120˚ F and gusty winds. How does that sound for a weather report? I just spent a few days in Palm Springs and summer in Los Angeles seems so cool after that. But honestly it was a wonderful little trip to the desert in the off season. One night around sunset I got on the Palm Springs Tramway and in ten minutes ascended to 8516 ft. Up there in the Santa Rosa and San Jacinto National Monument the air is cool, clear, and deliciously scented with pine. I love pines but this post is more about palms and a little project from my archives circa 2002.


Studio view of my painted palms.

Close up of one palm.

My original digital sketch for the Palm motif.


Come with me for  a walk down an allĂ©e of king palms. They're gently bent from balmy breezes and they're rendered in sepia tones. Remember I'm a painter so the subject is always about something painted. These painted palms lead to the men's locker room at the Old Collier Club. And fortunately the locker room and the club are not the so often tacky glitz one finds in South Florida.  No, this place looks like old money, reserved, slightly frumpy, and comfy. That's pretty much the style of the architects, Shope Reno Wharton and the interior designer, Amelia Handegan.


Exterior of the Old Collier Club, Naples, Florida.

Interior shots of the Old Collier Club.

More interior shots with my palms painting installed on the left.

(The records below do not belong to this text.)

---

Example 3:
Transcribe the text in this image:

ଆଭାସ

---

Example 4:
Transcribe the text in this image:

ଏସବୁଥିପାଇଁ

No big story here. Just painted trees. But I can't emphasize enough what a difference it makes to have decorative architectural painting. Framed pictures on the walls? Ho hum. A nice color? Of course. Is that all? A wallpaper in this space? Please. Yes, please. Sometime, before you it's all over live in a space with some sort of mural. Your place could be a cave, a le Corbusier apartment, or anything in between and there would be a mural just perfect for your space. If you don't know what that might be just ask because I do. I do.